> Materiale dell'esercizio:
┌──

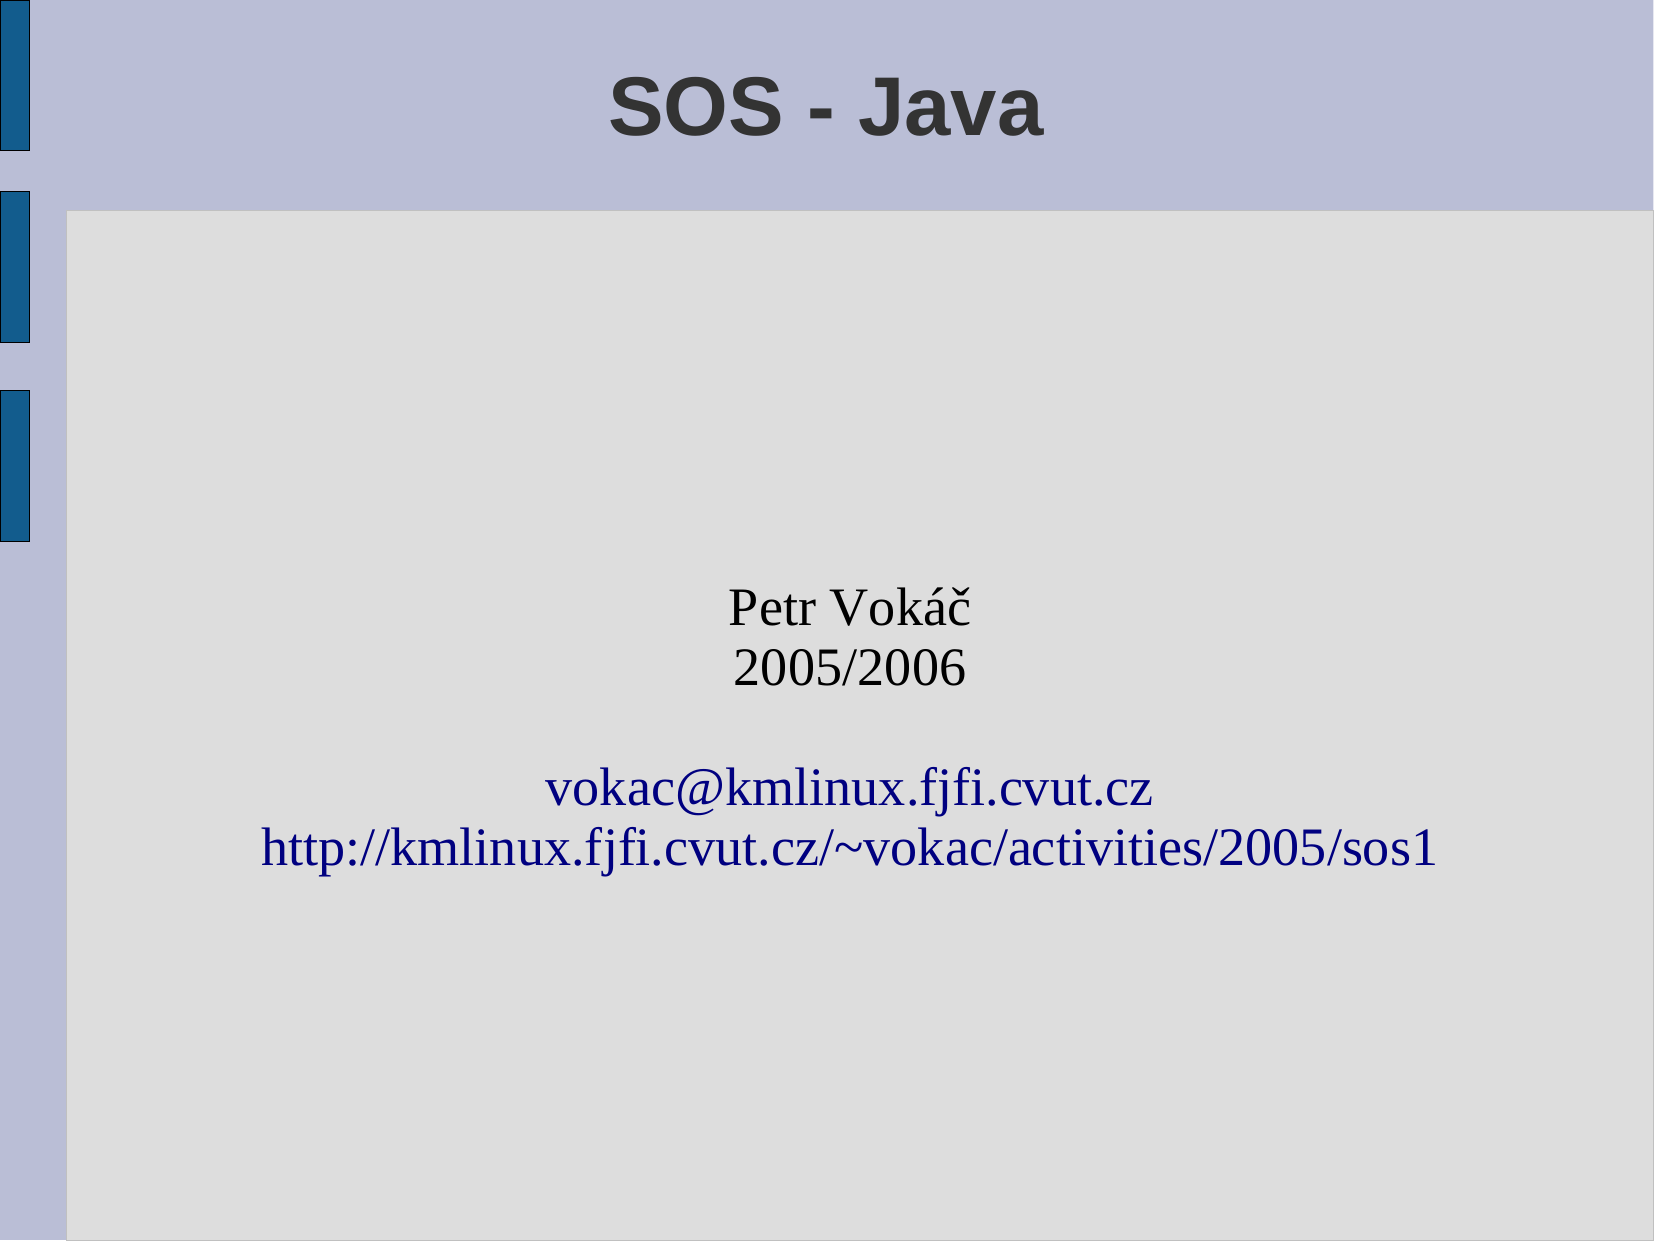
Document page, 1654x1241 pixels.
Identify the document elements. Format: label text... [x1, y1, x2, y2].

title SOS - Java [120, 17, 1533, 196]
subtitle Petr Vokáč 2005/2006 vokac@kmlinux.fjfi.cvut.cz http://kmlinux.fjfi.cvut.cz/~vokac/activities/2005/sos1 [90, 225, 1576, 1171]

└──
┌──

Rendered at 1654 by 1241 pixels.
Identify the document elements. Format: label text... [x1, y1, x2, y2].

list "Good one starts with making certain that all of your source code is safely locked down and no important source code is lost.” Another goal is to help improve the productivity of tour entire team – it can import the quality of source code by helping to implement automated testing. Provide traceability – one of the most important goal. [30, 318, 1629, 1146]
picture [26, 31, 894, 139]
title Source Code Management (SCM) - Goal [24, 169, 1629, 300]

└──

> Compito:
Trascrivi senza alcuna modifica la parte che si apre con la riga contenente "Rendered at 1654 by 1241 pixels." e si chiude con la riga contenente "title Source Code", includendo entrambe.

> Risposta completa:
Rendered at 1654 by 1241 pixels.
Identify the document elements. Format: label text... [x1, y1, x2, y2].

list "Good one starts with making certain that all of your source code is safely locked down and no important source code is lost.” Another goal is to help improve the productivity of tour entire team – it can import the quality of source code by helping to implement automated testing. Provide traceability – one of the most important goal. [30, 318, 1629, 1146]
picture [26, 31, 894, 139]
title Source Code Management (SCM) - Goal [24, 169, 1629, 300]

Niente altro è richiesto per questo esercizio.